When I left the Army, my biggest roadblock was getting used to how “soft” the world seemed to be. Everyone was sensitive and had feelings. I felt like I had to fake nice to all my coworkers and plaster on a smile each day. No one like direct feedback and everything was worded to be fluffy. To a former Green Beret, this seemed ridiculous.
You see, in the Army the values of Leadership are easily captured with this acronym: LDRSHIP. (If you don’t know, now you know.)
Each value aligns with the Army’s definition of leadership, which according to the Army Field Manual (FM) 6-22 on Leader Development, states “Leadership is the process of influencing people by providing purpose, direction, and motivation to accomplish the mission and improve the organization.” And from our nation’s rich history, you can say the Army has done a pretty good job producing top-notch leaders.

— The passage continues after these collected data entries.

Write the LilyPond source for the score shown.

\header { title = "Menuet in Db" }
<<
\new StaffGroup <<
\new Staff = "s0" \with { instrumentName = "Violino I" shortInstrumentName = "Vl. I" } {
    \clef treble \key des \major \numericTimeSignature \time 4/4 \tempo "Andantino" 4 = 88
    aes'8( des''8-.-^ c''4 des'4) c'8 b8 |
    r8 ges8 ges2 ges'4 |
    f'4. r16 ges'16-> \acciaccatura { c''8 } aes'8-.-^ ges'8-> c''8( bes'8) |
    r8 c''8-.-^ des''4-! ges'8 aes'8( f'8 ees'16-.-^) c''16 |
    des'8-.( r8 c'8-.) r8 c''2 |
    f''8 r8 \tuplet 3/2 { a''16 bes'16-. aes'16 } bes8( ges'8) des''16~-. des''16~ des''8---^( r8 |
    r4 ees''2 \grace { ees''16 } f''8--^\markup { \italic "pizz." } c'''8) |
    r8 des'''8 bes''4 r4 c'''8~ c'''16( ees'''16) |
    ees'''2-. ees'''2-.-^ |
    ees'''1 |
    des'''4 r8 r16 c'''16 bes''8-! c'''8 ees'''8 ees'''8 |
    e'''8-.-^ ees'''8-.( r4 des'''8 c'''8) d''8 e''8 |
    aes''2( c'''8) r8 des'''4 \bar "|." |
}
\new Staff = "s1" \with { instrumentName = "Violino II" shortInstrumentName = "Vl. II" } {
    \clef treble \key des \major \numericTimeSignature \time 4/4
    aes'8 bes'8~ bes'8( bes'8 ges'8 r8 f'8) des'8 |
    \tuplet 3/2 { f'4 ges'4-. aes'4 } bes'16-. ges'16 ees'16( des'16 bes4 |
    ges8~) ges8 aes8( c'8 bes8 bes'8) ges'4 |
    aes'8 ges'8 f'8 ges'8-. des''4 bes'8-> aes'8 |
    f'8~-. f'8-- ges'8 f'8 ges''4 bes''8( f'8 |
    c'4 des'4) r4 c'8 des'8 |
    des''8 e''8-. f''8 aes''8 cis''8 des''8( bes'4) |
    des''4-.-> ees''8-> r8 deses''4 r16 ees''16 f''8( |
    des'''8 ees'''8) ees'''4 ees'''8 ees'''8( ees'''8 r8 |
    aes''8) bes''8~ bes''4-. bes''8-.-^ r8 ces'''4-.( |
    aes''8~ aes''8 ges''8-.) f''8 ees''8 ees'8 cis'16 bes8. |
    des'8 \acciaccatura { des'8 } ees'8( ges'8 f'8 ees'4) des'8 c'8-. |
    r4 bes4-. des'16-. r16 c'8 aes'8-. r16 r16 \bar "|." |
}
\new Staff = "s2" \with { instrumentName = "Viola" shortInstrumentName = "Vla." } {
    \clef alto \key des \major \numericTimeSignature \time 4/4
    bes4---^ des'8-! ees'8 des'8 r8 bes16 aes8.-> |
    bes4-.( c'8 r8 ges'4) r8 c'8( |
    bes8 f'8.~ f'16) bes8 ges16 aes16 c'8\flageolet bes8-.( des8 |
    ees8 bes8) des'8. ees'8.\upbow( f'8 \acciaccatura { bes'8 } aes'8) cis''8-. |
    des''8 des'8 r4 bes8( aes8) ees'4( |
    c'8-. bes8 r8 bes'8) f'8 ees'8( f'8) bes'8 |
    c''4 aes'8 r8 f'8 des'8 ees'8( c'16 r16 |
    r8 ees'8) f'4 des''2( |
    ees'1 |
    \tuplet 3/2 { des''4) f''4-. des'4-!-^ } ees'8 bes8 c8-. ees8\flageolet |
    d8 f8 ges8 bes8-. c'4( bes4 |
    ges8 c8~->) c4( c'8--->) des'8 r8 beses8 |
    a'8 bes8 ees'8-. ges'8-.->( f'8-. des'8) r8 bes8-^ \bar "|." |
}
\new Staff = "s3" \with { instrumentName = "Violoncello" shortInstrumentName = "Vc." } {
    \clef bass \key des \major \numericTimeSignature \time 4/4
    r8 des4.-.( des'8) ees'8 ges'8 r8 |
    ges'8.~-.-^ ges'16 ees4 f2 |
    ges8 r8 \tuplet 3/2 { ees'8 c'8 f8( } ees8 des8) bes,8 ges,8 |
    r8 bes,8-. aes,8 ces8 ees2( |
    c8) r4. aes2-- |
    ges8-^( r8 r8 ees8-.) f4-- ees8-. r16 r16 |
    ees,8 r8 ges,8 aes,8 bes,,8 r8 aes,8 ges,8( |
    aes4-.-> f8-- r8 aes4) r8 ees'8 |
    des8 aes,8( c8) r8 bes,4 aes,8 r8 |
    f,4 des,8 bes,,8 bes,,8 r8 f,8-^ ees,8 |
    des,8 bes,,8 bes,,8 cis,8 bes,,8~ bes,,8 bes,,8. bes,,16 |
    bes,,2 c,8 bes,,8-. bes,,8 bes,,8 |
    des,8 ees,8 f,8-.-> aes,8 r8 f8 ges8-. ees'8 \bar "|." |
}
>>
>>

Nowhere on this list is “Emotional Intelligence” or “Kindness” or “Empathy.”
But there’s good reason – imagine you’re in a new recruit for the military. Your drill instructor, Gny. Sgt. Hartman, has a sole mission to train and mold an assorted collection of civilian teenagers into warriors, capable of combat. He introduces these new “pukes” (recruits) to 4AM wake up calls, daily Physical Training, extended ruck marches with heavy packs, harsh verbal language, drill and ceremony, regimented daily schedules, and constant, continuous stress all in a short time frame.* Why? So they can toughen up, learn to think and act under stress, and understand that discipline and teamwork keeps you alive in combat.
If the drill instructor started to apply emotional intelligence (EQ) to become aware of his recruits’ emotional needs and began to relate to their feelings... this will be a nightmare. Imagine asking recruits if they feel okay and give them “time out” cards when things get rough. Ha!

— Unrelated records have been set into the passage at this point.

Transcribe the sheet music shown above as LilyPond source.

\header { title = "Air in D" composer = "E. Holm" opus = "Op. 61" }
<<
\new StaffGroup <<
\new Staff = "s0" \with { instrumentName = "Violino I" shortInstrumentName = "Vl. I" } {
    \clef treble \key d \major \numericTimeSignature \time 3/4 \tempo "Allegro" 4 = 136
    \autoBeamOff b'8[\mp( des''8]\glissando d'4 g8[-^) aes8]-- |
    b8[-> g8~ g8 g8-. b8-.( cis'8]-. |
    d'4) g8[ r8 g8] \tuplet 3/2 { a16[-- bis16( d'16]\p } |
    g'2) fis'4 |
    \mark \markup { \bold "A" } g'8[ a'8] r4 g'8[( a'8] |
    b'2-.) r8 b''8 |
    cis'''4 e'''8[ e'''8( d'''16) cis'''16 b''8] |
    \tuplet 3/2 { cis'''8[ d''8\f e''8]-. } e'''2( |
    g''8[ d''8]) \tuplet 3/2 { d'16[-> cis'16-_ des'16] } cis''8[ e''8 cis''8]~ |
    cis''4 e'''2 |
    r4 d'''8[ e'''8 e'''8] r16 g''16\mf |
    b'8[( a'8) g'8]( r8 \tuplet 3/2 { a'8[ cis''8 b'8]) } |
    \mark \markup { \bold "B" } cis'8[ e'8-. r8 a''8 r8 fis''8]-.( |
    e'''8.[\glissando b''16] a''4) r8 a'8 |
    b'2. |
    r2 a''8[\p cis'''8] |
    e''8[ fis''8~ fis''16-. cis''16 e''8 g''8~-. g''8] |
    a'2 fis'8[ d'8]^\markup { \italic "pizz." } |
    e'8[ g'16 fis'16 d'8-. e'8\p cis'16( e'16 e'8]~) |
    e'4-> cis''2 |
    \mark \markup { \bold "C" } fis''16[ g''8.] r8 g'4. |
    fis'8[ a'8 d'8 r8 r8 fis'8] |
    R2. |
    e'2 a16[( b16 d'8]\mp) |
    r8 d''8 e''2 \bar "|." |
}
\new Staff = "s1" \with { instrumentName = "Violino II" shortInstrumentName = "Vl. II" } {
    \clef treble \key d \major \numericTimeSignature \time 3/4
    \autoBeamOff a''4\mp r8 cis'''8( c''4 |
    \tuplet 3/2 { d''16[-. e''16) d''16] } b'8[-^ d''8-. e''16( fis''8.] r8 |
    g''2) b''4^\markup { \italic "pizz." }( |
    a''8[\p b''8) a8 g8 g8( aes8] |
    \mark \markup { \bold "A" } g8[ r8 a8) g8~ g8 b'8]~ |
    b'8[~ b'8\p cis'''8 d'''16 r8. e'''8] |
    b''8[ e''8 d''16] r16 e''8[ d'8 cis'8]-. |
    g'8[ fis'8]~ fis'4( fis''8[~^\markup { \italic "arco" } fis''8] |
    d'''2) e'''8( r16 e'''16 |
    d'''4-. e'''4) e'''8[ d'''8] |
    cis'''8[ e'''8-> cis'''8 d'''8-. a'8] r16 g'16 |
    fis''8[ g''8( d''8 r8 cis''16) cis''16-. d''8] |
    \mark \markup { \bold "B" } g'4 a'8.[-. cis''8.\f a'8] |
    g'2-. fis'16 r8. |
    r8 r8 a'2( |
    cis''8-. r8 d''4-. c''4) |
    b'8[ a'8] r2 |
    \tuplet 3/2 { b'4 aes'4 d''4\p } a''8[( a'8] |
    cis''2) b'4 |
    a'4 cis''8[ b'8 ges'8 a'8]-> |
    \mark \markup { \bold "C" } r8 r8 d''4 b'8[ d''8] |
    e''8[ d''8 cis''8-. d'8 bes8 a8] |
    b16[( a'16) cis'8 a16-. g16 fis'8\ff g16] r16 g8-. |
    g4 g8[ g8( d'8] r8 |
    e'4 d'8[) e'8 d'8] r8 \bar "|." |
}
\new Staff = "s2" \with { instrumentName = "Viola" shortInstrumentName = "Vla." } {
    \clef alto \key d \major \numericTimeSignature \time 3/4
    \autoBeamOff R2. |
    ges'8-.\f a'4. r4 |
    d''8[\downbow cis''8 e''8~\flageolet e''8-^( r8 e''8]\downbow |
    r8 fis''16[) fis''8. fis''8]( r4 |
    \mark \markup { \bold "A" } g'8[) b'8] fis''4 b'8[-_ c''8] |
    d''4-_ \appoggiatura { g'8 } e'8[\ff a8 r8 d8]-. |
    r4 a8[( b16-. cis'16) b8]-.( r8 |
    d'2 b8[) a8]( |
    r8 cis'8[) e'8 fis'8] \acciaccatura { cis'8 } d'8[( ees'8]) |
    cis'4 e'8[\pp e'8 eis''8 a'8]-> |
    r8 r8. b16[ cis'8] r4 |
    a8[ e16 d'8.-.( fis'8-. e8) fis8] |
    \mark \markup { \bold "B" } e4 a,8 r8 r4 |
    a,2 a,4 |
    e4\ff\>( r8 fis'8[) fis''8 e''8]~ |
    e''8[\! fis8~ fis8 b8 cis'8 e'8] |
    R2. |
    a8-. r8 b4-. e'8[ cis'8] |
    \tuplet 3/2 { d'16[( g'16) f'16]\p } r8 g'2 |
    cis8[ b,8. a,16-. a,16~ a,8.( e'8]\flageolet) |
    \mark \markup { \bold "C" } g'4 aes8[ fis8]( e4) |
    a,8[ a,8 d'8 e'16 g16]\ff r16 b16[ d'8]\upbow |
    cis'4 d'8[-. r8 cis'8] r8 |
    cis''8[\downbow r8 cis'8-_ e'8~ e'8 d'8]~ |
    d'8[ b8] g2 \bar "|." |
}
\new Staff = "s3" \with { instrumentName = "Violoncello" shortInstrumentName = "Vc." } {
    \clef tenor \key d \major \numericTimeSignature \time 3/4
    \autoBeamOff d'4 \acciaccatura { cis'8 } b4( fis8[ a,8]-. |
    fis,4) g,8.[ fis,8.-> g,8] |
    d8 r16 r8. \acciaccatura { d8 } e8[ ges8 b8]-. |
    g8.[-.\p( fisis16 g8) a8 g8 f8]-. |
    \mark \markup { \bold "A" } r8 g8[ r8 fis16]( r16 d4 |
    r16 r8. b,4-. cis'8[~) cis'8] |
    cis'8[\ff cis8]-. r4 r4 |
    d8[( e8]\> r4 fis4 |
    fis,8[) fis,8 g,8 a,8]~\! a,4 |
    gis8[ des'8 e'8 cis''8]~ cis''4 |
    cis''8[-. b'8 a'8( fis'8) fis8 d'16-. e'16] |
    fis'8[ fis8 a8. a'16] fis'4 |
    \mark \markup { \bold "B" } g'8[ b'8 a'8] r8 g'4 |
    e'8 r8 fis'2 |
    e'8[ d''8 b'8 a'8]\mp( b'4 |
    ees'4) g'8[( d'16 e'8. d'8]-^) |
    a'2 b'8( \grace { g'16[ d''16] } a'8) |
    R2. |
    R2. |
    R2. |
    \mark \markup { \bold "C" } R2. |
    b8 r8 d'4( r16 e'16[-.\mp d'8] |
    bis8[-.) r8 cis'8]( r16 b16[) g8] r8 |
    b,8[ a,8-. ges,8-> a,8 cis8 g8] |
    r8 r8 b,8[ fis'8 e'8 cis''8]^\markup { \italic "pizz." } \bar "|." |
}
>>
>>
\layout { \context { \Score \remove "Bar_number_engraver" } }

In Corporate America, this is not ridiculous.
A Kellogg professor, and former CEO of a multi-billion dollar public company, once explained very simply, “the essence of leadership is to influence others, and you can only do that through being able to relate.” In a corporate environment where employees can pick up and leave (or quit) whenever they want, a leader must be able to relate to and be well received by others. Unlike the military, civilians can refuse to follow their middle managers with very little consequences. How can one lead if no one is following?
I view one’s IQ (Intelligence Quotient) and EQ as wheels on a bicycle. A leader’s IQ is the rear wheel, the propellent that drives the entire bike forward, and the EQ is the front wheel, which navigates. Your Emotional Intelligence allows you to turn and traverse around obstacles, or you’ll just plow into curbs, people, or an oncoming yellow taxi cab, much like other people’s emotions!
Your EQ is what allows for a leader to demonstrate the “soft” stuff, but allows you to build those relationships with people: to listen, be open and genuine, to have common interests, and even to be kind. Turns out, we do this very frequently in the Army as well. Though your soldiers can’t just leave your unit if he or she doesn’t like it, we have what’s called the “Good Dude Factor,” which allows us to assess whether we can trust a fellow soldier, especially when bullets start flying overhead. And it happens that folks who also live and breathe these Army values of Loyalty, Duty, Respect, Selfless Service, Honor, Integrity, and Personal Courage, are the ones who eventually are given that label.
Though on the exterior, Veterans seem stoic and emotionless, stemming from a culture where rank or authority dictates execution, internally we are just as influenced by relationships and EQ. Our love for our fellow brothers-and-sisters-in-arms goes deeper than just emotions – it’s a respect and devotion that enables us to be capable of sacrificing ourselves for one another. Veterans have fought in the trenches together, and hence, have formed deep bonds with our teams that are sometimes more unbreakable than the mission on hand.
And this all starts with how we feel about one another and how how intelligent we are to one’s emotions.
*Author does not advocate such treatment of individuals to be appropriate methods of building leaders.